SUPPLIED DATA below:

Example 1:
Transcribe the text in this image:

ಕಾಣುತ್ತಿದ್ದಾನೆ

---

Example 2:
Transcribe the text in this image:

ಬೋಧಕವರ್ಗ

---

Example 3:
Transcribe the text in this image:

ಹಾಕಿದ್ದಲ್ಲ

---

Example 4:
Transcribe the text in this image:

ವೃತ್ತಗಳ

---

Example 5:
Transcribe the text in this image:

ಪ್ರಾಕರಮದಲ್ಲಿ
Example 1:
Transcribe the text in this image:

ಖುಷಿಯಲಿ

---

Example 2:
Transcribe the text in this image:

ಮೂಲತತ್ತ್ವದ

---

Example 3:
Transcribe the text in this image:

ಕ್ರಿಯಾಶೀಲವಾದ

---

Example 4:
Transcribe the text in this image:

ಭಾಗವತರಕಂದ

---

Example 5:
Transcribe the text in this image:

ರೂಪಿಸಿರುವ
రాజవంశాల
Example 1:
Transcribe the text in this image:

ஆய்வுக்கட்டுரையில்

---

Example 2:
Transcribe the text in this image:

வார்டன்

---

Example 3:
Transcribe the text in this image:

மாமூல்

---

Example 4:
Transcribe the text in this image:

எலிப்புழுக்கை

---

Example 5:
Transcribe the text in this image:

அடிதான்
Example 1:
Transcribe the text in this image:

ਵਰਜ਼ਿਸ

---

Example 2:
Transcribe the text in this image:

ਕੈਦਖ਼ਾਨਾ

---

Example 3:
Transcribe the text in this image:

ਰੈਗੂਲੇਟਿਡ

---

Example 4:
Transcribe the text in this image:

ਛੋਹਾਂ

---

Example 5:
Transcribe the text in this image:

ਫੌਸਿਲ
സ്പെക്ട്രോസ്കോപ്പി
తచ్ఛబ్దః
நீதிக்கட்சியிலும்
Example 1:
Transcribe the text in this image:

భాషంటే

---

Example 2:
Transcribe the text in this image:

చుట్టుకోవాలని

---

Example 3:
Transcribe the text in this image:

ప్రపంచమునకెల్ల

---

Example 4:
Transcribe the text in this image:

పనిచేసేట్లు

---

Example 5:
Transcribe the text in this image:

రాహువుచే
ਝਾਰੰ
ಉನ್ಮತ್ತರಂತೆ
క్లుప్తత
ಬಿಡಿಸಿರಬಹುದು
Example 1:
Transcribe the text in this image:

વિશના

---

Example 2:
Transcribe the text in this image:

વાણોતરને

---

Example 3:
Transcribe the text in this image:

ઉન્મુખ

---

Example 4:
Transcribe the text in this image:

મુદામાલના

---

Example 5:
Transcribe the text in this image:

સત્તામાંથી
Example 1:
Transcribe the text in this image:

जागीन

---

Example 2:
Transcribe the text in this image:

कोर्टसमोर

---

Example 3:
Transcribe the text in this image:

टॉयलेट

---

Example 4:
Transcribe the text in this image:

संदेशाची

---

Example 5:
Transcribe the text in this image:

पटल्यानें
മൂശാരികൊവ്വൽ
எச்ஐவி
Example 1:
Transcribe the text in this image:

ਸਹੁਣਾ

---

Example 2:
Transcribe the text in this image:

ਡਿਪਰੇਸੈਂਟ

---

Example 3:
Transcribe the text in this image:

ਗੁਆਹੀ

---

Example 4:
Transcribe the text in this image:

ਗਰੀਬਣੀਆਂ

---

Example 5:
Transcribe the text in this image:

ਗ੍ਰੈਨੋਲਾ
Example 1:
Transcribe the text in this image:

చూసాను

End of SUPPLIED DATA.

WHAT IS EXPECTED
Write the entries out once more, exactly, without dropping a line.

RESPONSE AREA
Example 1:
Transcribe the text in this image:

ಕಾಣುತ್ತಿದ್ದಾನೆ

---

Example 2:
Transcribe the text in this image:

ಬೋಧಕವರ್ಗ

---

Example 3:
Transcribe the text in this image:

ಹಾಕಿದ್ದಲ್ಲ

---

Example 4:
Transcribe the text in this image:

ವೃತ್ತಗಳ

---

Example 5:
Transcribe the text in this image:

ಪ್ರಾಕರಮದಲ್ಲಿ
Example 1:
Transcribe the text in this image:

ಖುಷಿಯಲಿ

---

Example 2:
Transcribe the text in this image:

ಮೂಲತತ್ತ್ವದ

---

Example 3:
Transcribe the text in this image:

ಕ್ರಿಯಾಶೀಲವಾದ

---

Example 4:
Transcribe the text in this image:

ಭಾಗವತರಕಂದ

---

Example 5:
Transcribe the text in this image:

ರೂಪಿಸಿರುವ
రాజవంశాల
Example 1:
Transcribe the text in this image:

ஆய்வுக்கட்டுரையில்

---

Example 2:
Transcribe the text in this image:

வார்டன்

---

Example 3:
Transcribe the text in this image:

மாமூல்

---

Example 4:
Transcribe the text in this image:

எலிப்புழுக்கை

---

Example 5:
Transcribe the text in this image:

அடிதான்
Example 1:
Transcribe the text in this image:

ਵਰਜ਼ਿਸ

---

Example 2:
Transcribe the text in this image:

ਕੈਦਖ਼ਾਨਾ

---

Example 3:
Transcribe the text in this image:

ਰੈਗੂਲੇਟਿਡ

---

Example 4:
Transcribe the text in this image:

ਛੋਹਾਂ

---

Example 5:
Transcribe the text in this image:

ਫੌਸਿਲ
സ്പെക്ട്രോസ്കോപ്പി
తచ్ఛబ్దః
நீதிக்கட்சியிலும்
Example 1:
Transcribe the text in this image:

భాషంటే

---

Example 2:
Transcribe the text in this image:

చుట్టుకోవాలని

---

Example 3:
Transcribe the text in this image:

ప్రపంచమునకెల్ల

---

Example 4:
Transcribe the text in this image:

పనిచేసేట్లు

---

Example 5:
Transcribe the text in this image:

రాహువుచే
ਝਾਰੰ
ಉನ್ಮತ್ತರಂತೆ
క్లుప్తత
ಬಿಡಿಸಿರಬಹುದು
Example 1:
Transcribe the text in this image:

વિશના

---

Example 2:
Transcribe the text in this image:

વાણોતરને

---

Example 3:
Transcribe the text in this image:

ઉન્મુખ

---

Example 4:
Transcribe the text in this image:

મુદામાલના

---

Example 5:
Transcribe the text in this image:

સત્તામાંથી
Example 1:
Transcribe the text in this image:

जागीन

---

Example 2:
Transcribe the text in this image:

कोर्टसमोर

---

Example 3:
Transcribe the text in this image:

टॉयलेट

---

Example 4:
Transcribe the text in this image:

संदेशाची

---

Example 5:
Transcribe the text in this image:

पटल्यानें
മൂശാരികൊവ്വൽ
எச்ஐவி
Example 1:
Transcribe the text in this image:

ਸਹੁਣਾ

---

Example 2:
Transcribe the text in this image:

ਡਿਪਰੇਸੈਂਟ

---

Example 3:
Transcribe the text in this image:

ਗੁਆਹੀ

---

Example 4:
Transcribe the text in this image:

ਗਰੀਬਣੀਆਂ

---

Example 5:
Transcribe the text in this image:

ਗ੍ਰੈਨੋਲਾ
Example 1:
Transcribe the text in this image:

చూసాను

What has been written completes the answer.